Further, besides his duty to manage the corporate debtor’s affairs in the interim period between the initiation of the CIRP and the institution of the new management at the corporate debtor’s office, an RP is required to ensure that the information asymmetry about the corporate debtor and the CIRP can be minimised among all the CIRP participants. This is why under the IBC regime,[4] the corporate debtor, its operational creditors and resolution applicants can attend the meetings of the CoC and can demand from the RP some of the documents such as the minutes of such meetings.[5] However, lacunae still remain in ensuring that the situation of information asymmetry at the hands of a company’s RP does not arise. For instance,[6] while the information memorandum containing the essential details such as assets and liabilities can be circulated by an RP among the CoC members and resolution applicants, this provision of transmitting the information memorandum to the corporate debtor has not been provided for under the law.[7] This is an unreasonable omission given it is the corporate debtor the operations of which are at stake while a CIRP is ongoing.

Conclusion

The IBC came in the backdrop of the corporate debtor’s controlling shareholders failing to pay the dues of their creditors, thereby making the trust of the creditors and their fund availability erode. Responding to the critical situation, law and policy makers found their solution in adopting an exact opposite stance to the then existing scenario that existed in case a company was declared insolvent. Hence, under the IBC, the entire control of an ailing company has been conferred upon complete outsiders, i.e., financial creditors and an RP. Further, the IBC had made several attempts to ensure that the corporate debtors, more specifically the company’s promoters, stay distant from the CIRP so as to not exercise their influence over it.[8] However, the IBC seriously failed in adopting a probing attitude against the conduct of the company’s creditors and its RP. It failed to duly define their responsibilities and the rights of the other participants such as the corporate debtor and the resolution applicants to the CIRP while the CIRP is going on. In its present form, the IBC would soon attract various malpractices from the company’s creditors and RP, like those that arose from company’s controlling shareholders. For one, the concern of the Parliamentary Committee may get materialised: “The Code will result in gross abuse, massive corruption, favouritism and nepotism and it may help to generate black money also.

Priya Garg 

[1]Insolvency and Bankruptcy Board of India (Insolvency Resolution Process for Corporate persons) Regulations, 2016 (most importantly, Regulation 25).

[2] E.g.

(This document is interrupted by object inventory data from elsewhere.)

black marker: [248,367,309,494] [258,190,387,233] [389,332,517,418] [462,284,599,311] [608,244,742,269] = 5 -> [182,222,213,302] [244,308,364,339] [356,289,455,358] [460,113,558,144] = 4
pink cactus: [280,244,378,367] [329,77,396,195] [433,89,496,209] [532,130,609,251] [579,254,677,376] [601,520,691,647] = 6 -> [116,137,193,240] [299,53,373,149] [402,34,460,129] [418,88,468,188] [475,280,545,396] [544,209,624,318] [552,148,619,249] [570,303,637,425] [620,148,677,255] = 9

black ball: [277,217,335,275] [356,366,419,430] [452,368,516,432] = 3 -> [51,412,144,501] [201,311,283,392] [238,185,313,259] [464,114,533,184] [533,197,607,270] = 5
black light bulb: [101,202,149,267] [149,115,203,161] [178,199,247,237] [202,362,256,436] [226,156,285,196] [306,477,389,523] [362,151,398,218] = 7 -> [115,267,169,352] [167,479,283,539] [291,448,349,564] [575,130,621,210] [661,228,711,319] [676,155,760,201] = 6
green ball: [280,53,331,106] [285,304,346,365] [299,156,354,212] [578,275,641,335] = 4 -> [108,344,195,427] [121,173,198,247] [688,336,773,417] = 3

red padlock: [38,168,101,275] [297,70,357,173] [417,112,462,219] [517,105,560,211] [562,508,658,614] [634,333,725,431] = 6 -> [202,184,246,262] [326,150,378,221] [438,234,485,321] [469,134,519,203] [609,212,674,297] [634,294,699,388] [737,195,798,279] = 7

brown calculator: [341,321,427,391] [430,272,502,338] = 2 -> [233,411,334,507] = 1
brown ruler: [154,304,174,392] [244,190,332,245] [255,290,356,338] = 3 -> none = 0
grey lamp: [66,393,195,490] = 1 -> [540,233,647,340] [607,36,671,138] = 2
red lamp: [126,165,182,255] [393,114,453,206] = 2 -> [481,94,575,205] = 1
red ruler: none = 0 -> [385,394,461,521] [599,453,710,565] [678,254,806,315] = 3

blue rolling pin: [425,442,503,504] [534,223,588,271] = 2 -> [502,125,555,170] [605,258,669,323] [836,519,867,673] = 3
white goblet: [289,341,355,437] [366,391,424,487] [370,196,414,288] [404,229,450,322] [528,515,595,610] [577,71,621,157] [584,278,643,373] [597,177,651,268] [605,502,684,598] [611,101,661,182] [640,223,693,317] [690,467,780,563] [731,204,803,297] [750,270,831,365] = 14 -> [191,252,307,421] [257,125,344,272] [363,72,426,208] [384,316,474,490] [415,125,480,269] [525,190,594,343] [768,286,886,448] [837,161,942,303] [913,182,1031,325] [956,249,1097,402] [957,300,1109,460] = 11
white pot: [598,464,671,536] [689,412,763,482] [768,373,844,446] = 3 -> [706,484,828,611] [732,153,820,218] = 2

S. 166, The Companies Act, 2013.

[3] Regulation 3, Insolvency and Bankruptcy Board of India (Insolvency Resolution Process for Corporate Persons) Regulations, 2016.

[4] Section 24, Insolvency and Bankruptcy Code, 2016.

[5] Regulations 21(3) & 36, Insolvency and Bankruptcy Board of India (Insolvency Resolution Process for Corporate Persons) Regulations, 2016.

[6] Regulation 36(4), Insolvency and Bankruptcy Board of India (Insolvency Resolution Process for Corporate Persons) Regulations, 2016.

[7] See Regulation 36, Insolvency and Bankruptcy Board of India (Insolvency Resolution Process for Corporate Persons) Regulations, 2016.

[8] E.g. sections 17 & 18, The Insolvency and Bankruptcy Code, 2016.